[About this exercise]
Please reproduce every line below character for character, in the same order.

[Supplied records]
=== Begin Enclosure ===

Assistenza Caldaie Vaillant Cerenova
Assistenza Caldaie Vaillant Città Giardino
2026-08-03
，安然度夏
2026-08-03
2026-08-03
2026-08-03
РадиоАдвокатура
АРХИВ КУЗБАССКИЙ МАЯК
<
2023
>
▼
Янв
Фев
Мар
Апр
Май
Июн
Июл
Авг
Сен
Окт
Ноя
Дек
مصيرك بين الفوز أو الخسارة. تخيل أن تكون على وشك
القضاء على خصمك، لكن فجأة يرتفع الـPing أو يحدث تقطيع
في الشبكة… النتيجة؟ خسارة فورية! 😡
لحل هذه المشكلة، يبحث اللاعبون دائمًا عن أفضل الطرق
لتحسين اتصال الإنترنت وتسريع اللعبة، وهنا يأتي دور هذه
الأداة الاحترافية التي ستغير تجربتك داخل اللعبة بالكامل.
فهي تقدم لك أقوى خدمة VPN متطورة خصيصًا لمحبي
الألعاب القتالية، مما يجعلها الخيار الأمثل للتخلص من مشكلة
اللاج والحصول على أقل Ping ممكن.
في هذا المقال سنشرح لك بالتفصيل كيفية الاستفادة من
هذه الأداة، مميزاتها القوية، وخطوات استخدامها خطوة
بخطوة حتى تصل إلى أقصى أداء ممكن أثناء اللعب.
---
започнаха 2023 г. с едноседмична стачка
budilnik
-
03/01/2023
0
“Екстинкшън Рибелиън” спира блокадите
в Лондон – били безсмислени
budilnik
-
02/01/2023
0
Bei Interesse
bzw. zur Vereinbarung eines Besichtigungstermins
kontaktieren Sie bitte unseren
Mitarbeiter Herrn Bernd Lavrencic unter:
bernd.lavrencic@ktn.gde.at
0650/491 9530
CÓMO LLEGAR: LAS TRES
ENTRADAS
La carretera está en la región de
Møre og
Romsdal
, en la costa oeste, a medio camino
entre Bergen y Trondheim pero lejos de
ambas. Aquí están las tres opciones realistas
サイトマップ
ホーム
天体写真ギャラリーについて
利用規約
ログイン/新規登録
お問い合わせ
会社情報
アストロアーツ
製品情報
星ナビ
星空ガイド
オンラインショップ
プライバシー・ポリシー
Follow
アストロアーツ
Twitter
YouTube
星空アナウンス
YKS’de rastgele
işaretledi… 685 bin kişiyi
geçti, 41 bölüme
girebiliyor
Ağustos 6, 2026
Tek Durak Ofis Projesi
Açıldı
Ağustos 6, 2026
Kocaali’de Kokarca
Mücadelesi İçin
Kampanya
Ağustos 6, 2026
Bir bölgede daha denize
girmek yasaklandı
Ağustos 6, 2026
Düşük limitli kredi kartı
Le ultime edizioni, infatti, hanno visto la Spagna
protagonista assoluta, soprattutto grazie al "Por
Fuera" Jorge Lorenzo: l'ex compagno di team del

=== End Enclosure ===

[Task response]
Assistenza Caldaie Vaillant Cerenova
Assistenza Caldaie Vaillant Città Giardino
2026-08-03
，安然度夏
2026-08-03
2026-08-03
2026-08-03
РадиоАдвокатура
АРХИВ КУЗБАССКИЙ МАЯК
<
2023
>
▼
Янв
Фев
Мар
Апр
Май
Июн
Июл
Авг
Сен
Окт
Ноя
Дек
مصيرك بين الفوز أو الخسارة. تخيل أن تكون على وشك
القضاء على خصمك، لكن فجأة يرتفع الـPing أو يحدث تقطيع
في الشبكة… النتيجة؟ خسارة فورية! 😡
لحل هذه المشكلة، يبحث اللاعبون دائمًا عن أفضل الطرق
لتحسين اتصال الإنترنت وتسريع اللعبة، وهنا يأتي دور هذه
الأداة الاحترافية التي ستغير تجربتك داخل اللعبة بالكامل.
فهي تقدم لك أقوى خدمة VPN متطورة خصيصًا لمحبي
الألعاب القتالية، مما يجعلها الخيار الأمثل للتخلص من مشكلة
اللاج والحصول على أقل Ping ممكن.
في هذا المقال سنشرح لك بالتفصيل كيفية الاستفادة من
هذه الأداة، مميزاتها القوية، وخطوات استخدامها خطوة
بخطوة حتى تصل إلى أقصى أداء ممكن أثناء اللعب.
---
започнаха 2023 г. с едноседмична стачка
budilnik
-
03/01/2023
0
“Екстинкшън Рибелиън” спира блокадите
в Лондон – били безсмислени
budilnik
-
02/01/2023
0
Bei Interesse
bzw. zur Vereinbarung eines Besichtigungstermins
kontaktieren Sie bitte unseren
Mitarbeiter Herrn Bernd Lavrencic unter:
bernd.lavrencic@ktn.gde.at
0650/491 9530
CÓMO LLEGAR: LAS TRES
ENTRADAS
La carretera está en la región de
Møre og
Romsdal
, en la costa oeste, a medio camino
entre Bergen y Trondheim pero lejos de
ambas. Aquí están las tres opciones realistas
サイトマップ
ホーム
天体写真ギャラリーについて
利用規約
ログイン/新規登録
お問い合わせ
会社情報
アストロアーツ
製品情報
星ナビ
星空ガイド
オンラインショップ
プライバシー・ポリシー
Follow
アストロアーツ
Twitter
YouTube
星空アナウンス
YKS’de rastgele
işaretledi… 685 bin kişiyi
geçti, 41 bölüme
girebiliyor
Ağustos 6, 2026
Tek Durak Ofis Projesi
Açıldı
Ağustos 6, 2026
Kocaali’de Kokarca
Mücadelesi İçin
Kampanya
Ağustos 6, 2026
Bir bölgede daha denize
girmek yasaklandı
Ağustos 6, 2026
Düşük limitli kredi kartı
Le ultime edizioni, infatti, hanno visto la Spagna
protagonista assoluta, soprattutto grazie al "Por
Fuera" Jorge Lorenzo: l'ex compagno di team del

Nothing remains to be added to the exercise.